* _Material supplied_:
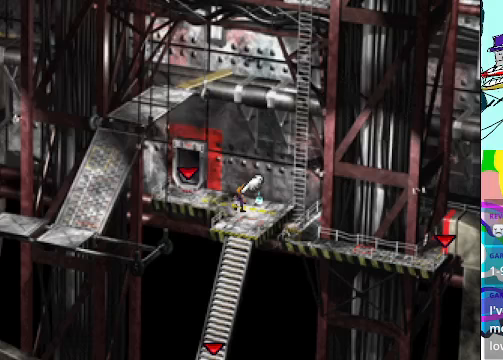
{"buttons": ["A", "DPAD_LEFT"], "left_stick": "center", "events": [[300, "DPAD_LEFT", "down"]]}
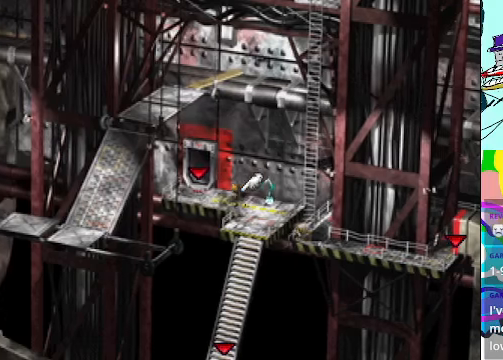
{"buttons": ["A", "DPAD_UP", "DPAD_LEFT"], "left_stick": "center", "events": [[366, "DPAD_UP", "down"]]}
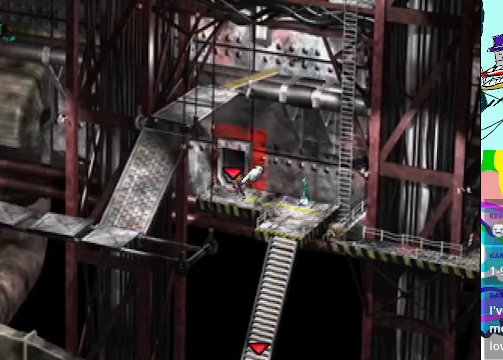
{"buttons": ["A"], "left_stick": "center", "events": [[200, "DPAD_LEFT", "up"], [433, "DPAD_UP", "up"]]}
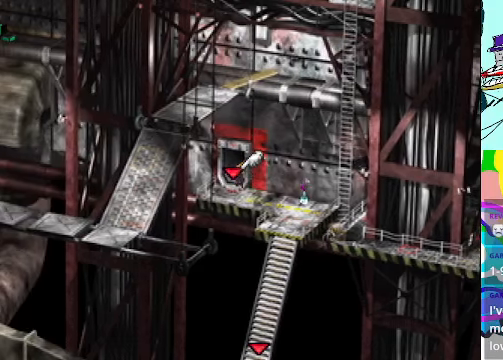
{"buttons": ["A", "DPAD_UP"], "left_stick": "center", "events": [[466, "DPAD_UP", "down"]]}
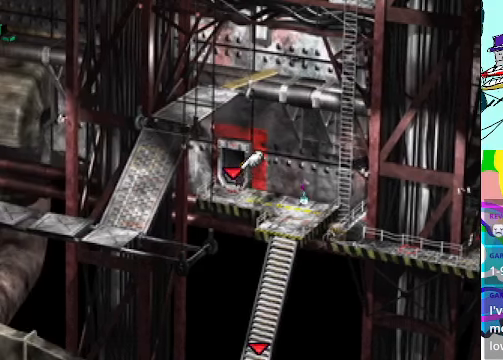
{"buttons": ["A", "R1", "DPAD_UP"], "left_stick": "center", "events": [[266, "R1", "down"]]}
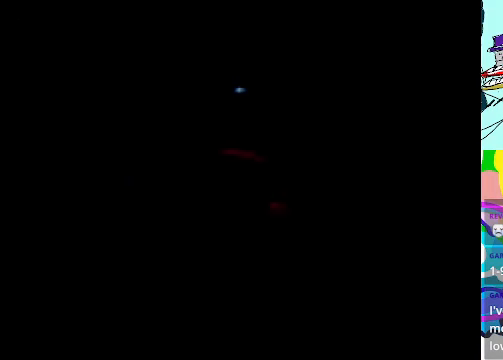
{"buttons": ["A"], "left_stick": "center", "events": [[33, "DPAD_UP", "up"], [33, "R1", "up"]]}
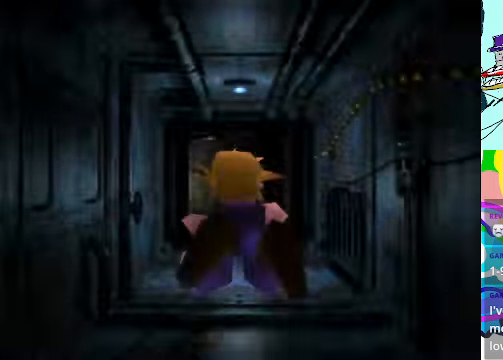
{"buttons": ["A", "DPAD_DOWN"], "left_stick": "center", "events": [[33, "DPAD_DOWN", "down"], [133, "R1", "down"], [500, "R1", "up"]]}
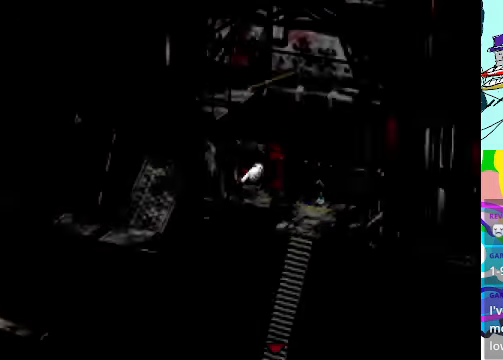
{"buttons": ["A", "R1", "DPAD_RIGHT"], "left_stick": "center", "events": [[333, "R1", "down"], [400, "DPAD_RIGHT", "down"], [433, "DPAD_DOWN", "up"]]}
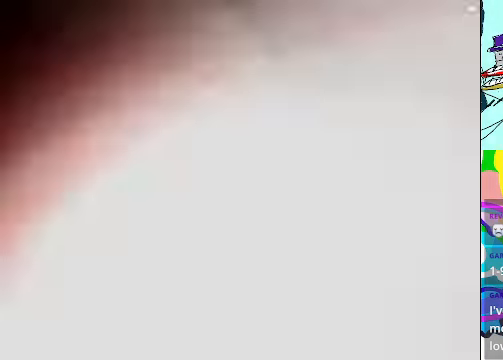
{"buttons": [], "left_stick": "center", "events": [[33, "DPAD_DOWN", "down"], [166, "DPAD_RIGHT", "up"], [300, "DPAD_DOWN", "up"], [466, "A", "up"], [500, "R1", "up"]]}
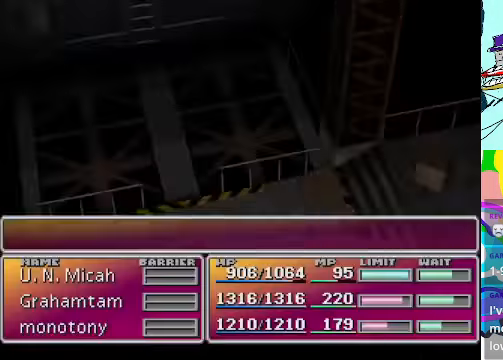
{"buttons": ["R1"], "left_stick": "center"}
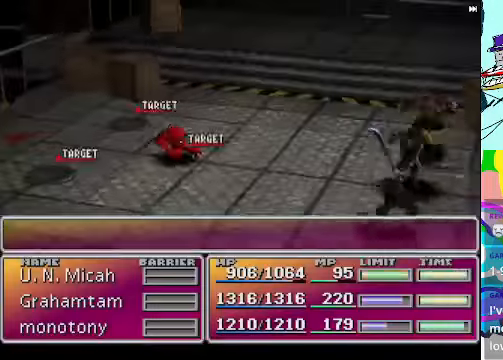
{"buttons": ["R1"], "left_stick": "center", "events": []}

* _What is required_: Every entry above should be printed again exactly, except for the pictures.

* _Task output_:
{"buttons": ["A", "DPAD_LEFT"], "left_stick": "center", "events": [[300, "DPAD_LEFT", "down"]]}
{"buttons": ["A", "DPAD_UP", "DPAD_LEFT"], "left_stick": "center", "events": [[366, "DPAD_UP", "down"]]}
{"buttons": ["A"], "left_stick": "center", "events": [[200, "DPAD_LEFT", "up"], [433, "DPAD_UP", "up"]]}
{"buttons": ["A", "DPAD_UP"], "left_stick": "center", "events": [[466, "DPAD_UP", "down"]]}
{"buttons": ["A", "R1", "DPAD_UP"], "left_stick": "center", "events": [[266, "R1", "down"]]}
{"buttons": ["A"], "left_stick": "center", "events": [[33, "DPAD_UP", "up"], [33, "R1", "up"]]}
{"buttons": ["A", "DPAD_DOWN"], "left_stick": "center", "events": [[33, "DPAD_DOWN", "down"], [133, "R1", "down"], [500, "R1", "up"]]}
{"buttons": ["A", "R1", "DPAD_RIGHT"], "left_stick": "center", "events": [[333, "R1", "down"], [400, "DPAD_RIGHT", "down"], [433, "DPAD_DOWN", "up"]]}
{"buttons": [], "left_stick": "center", "events": [[33, "DPAD_DOWN", "down"], [166, "DPAD_RIGHT", "up"], [300, "DPAD_DOWN", "up"], [466, "A", "up"], [500, "R1", "up"]]}
{"buttons": ["R1"], "left_stick": "center"}
{"buttons": ["R1"], "left_stick": "center", "events": []}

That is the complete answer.